As many as 20 to 30 former Guantanamo Bay detainees -- some of whom were released within the last three years -- are suspected by intelligence and Defense officials of having joined forces with the Islamic State and other militant groups inside Syria, Fox News has learned.
The development has cemented fears that the U.S. military would once again encounter militants taken off the battlefield.
The intelligence offers a mixed picture, and officials say the figures are not exact. But they are certain at least some of the released detainees are fighting with the Islamic State, or ISIS, on the ground inside Syria. Others are believed to be supporting Al Qaeda or the affiliated al-Nusra Front in Syria.
A number of former detainees also have chosen to help these groups from outside the country, financing operations and supporting their propaganda campaigns.
Sources who spoke to Fox News were not able to provide the identities of the fighters.
Senior Defense and intelligence officials say the vast majority of detainees released from Guantanamo don't return to the fight -- and of those who do, relatively few have made it to Syria.
Of the 620 detainees released from Guantanamo Bay, 180 have returned or are suspected to have returned to the battlefield.
Of those 180, sources say 20 to 30 have either joined ISIS or other militants groups in Syria, or are participating with these groups from outside countries. Officials say most of those 20 to 30 are operating inside Syria.
Top military officials on Thursday acknowledged such recidivism but insisted most do not return to the battlefield.
"We know that some of the detainees that have come out of Guantanamo have gone back to the fight, the battlefield. We're aware of that and we think that overall the policy of getting to close Guantanamo is clearly in the interest of the United States, as the president has articulated," Defense Secretary Chuck Hagel said.

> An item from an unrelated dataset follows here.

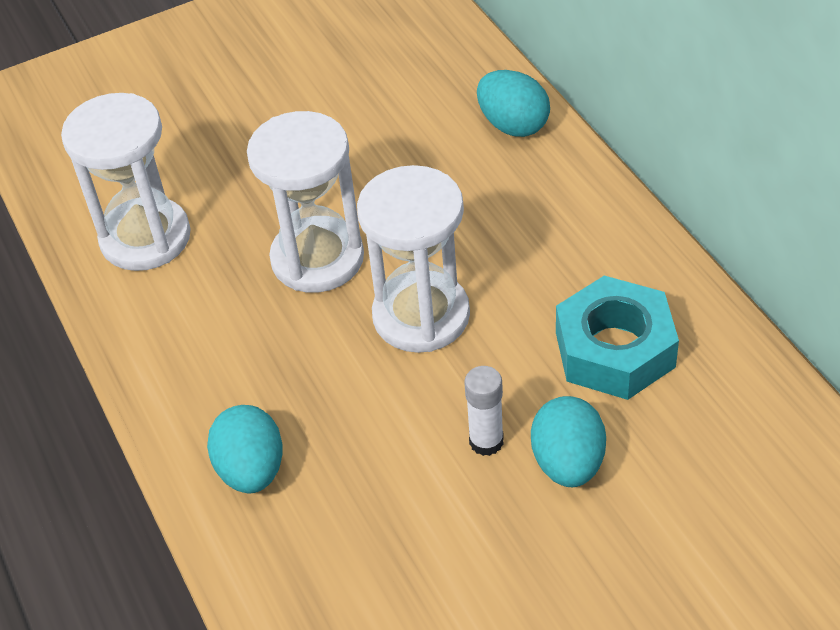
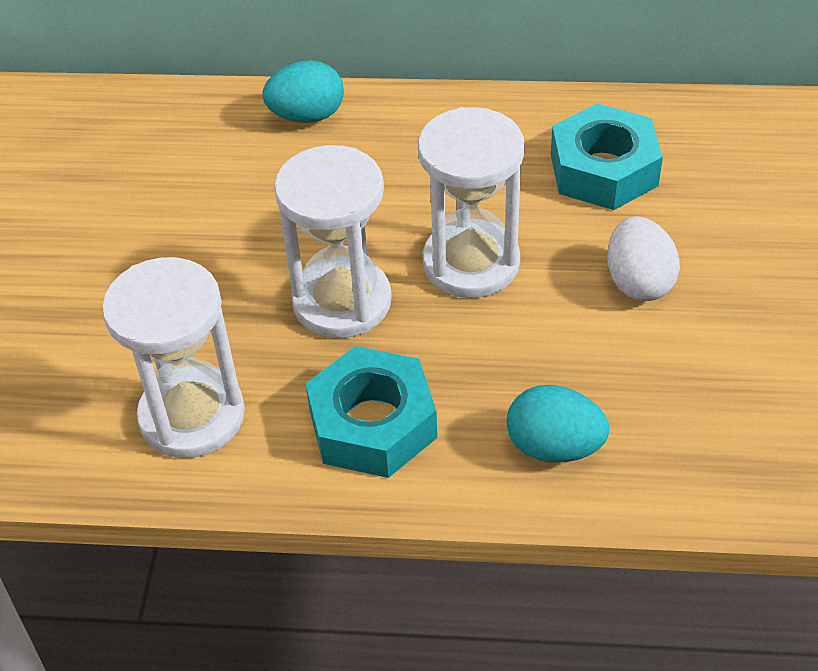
camera: 60 degrees left, 0 degrees up
white glue stick [464,366,504,456] -> white egg [607,216,680,301]
turquoise egg [531,396,606,487] -> none
none -> turquoise nut [305,346,437,478]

Gen. Martin Dempsey, chairman of the Joint Chiefs of Staff, said: "We believe that the recidivism is a relatively small fraction of those detainees which have been placed into conditions where the risk of recidivism is mitigated. But even one would not make someone wearing the uniform very content."
The development underscores just one of many long-running complications for efforts to shutter Guantanamo Bay, a promise President Obama made within hours of taking the oath of office in 2009.
Nearly six years later, that effort has run aground, complicated by problems with relocating prisoners, by concerns about fighters returning to the battlefield and by Congress' resistance to allowing any to be detained on the U.S. mainland.
Asked if he's concerned about more Guantanamo prisoners being released, former U.S. ambassador to Iraq James Jeffrey told Fox News this has been a concern for a while.
"The majority have remained there, but there was always, if you will, a certain seepage," he said. "These people are ideologically and essentially religiously committed to their evil cause, and it is very hard to sort out who are going to stay at home and who are going to return to the battlefield."
A majority of the jihadists released to their home countries tend to stay and fight locally. Afghans who return to the battlefield, for instance, tend to stay in Afghanistan.
But these officials said the former detainees who have joined ISIS in Syria have migrated from the European and African countries which agreed to receive them from the United States.
Egypt and Tunisia, as well as six European countries, are among them.
According to a source, there are 149 detainees still at Guantanamo Bay, almost 90 of them from Yemen. Eighty detainees currently are eligible for transfer.